The interaction mechanism between β-casein and five types of oligomeric proanthocyanidins, including procyanidins B1, B2, B3, A2, and C1 was investigated using spectroscopy and molecular docking. The fluorescence spectroscopy results showed that B1, B2, B3, and A2 can quench the intrinsic fluorescence of β-casein by static quenching and C1 by both dynamic and static quenching. All five proanthocyanidins can form a binding site with β-casein, and the corresponding binding ability was as follows: procyanidins B1 ( K A = 1317 ± 159 L ⋅ mol − 1 ) > B2 ( K A = 759 ± 179 L ⋅ mol − 1 ) > B3 ( K A = 761 ± 72 L ⋅ mol − 1 ) > C1 ( K A =138 ± 48 L ⋅ mol − 1 ) > A2 ( K A =99 ± 6.1 L ⋅ mol − 1 ).
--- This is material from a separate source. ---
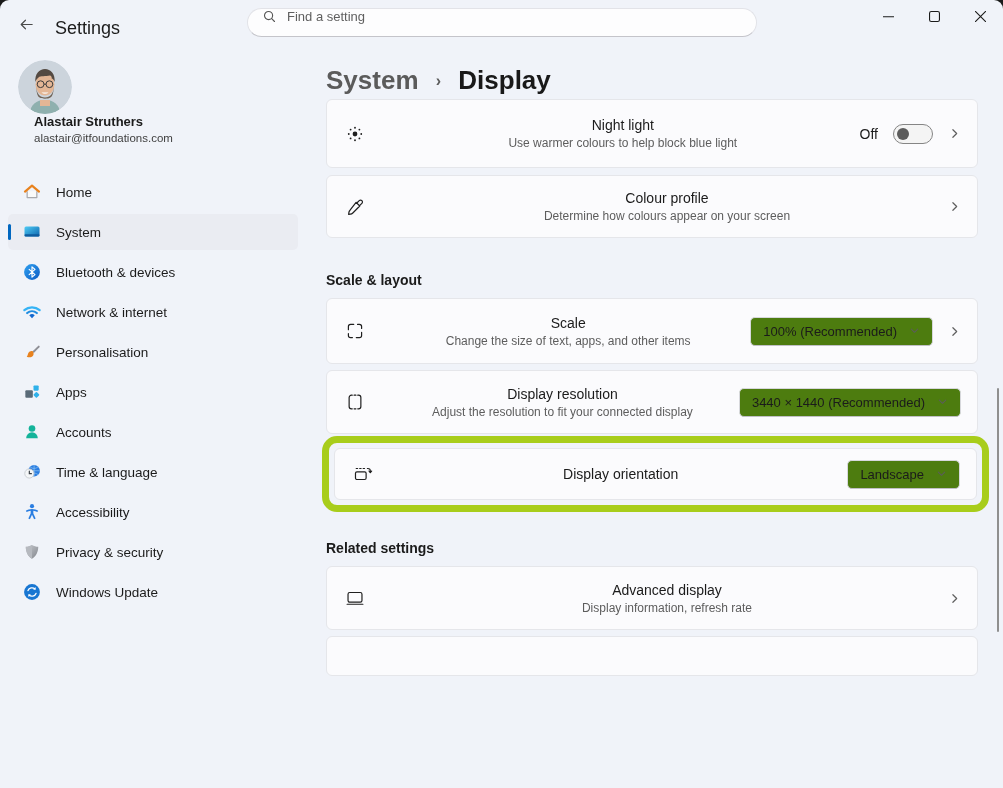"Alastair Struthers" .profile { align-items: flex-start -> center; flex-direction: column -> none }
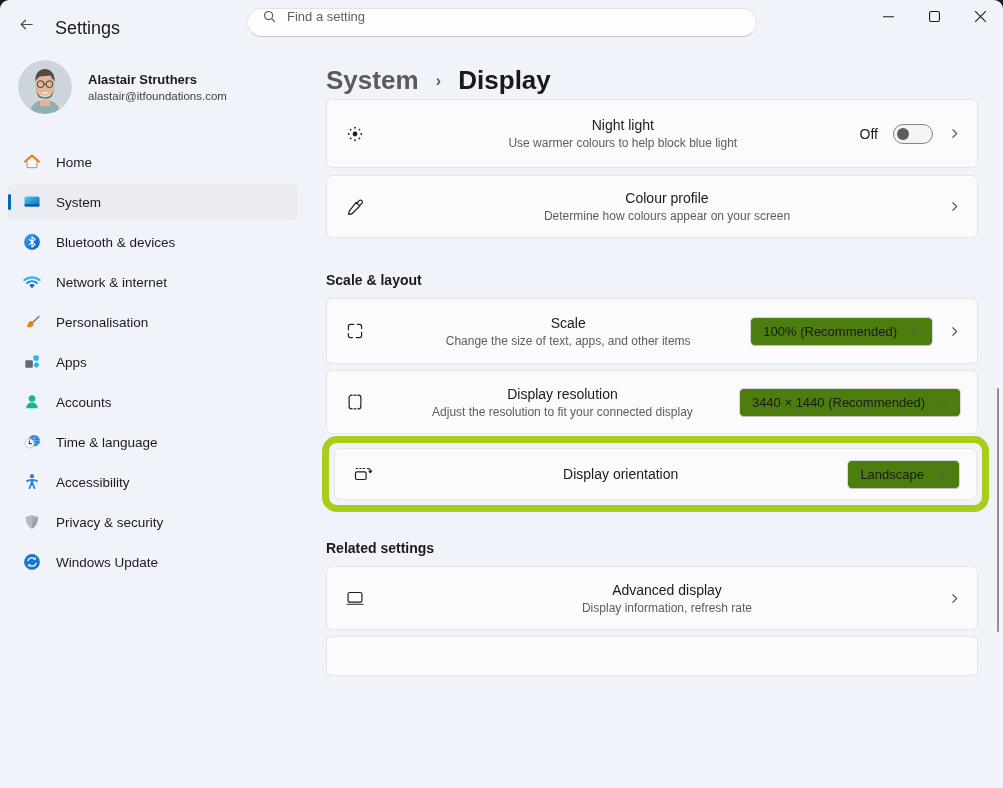"Scale & layout" .section-title.s2 { text-align: none -> center }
According to thermodynamic analysis and molecular docking, the binding forces of proanthocyanidins with β-casein were mainly induced by hydrophobic interactions, van der Waals forces, and hydrogen bindings. Circular dichroism and Fourier-transform infrared spectroscopy supported the changes in the secondary structure of β-casein induced by proanthocyanidins. The interaction between β-casein and proanthocyanidins did not significantly reduce the digestion of β-casein but increased the recovery rate of procyanidin B1 by 8.9% during in vitro gastrointestinal digestion. This study laid the foundation for the application of β-casein-proanthocyanidins complex in the food industry. • Proanthocyanidins statically quench the intrinsic fluorescence of β-casein. • Proanthocyanidins binding altered the secondary structure of β-casein. • Hydrophobic interactions, van der Waals forces, and hydrogen bindings are the main forces for complex formation. • Complex formation did not significantly reduce the digestion of β-casein but increased the recovery rate of procyanidin B1.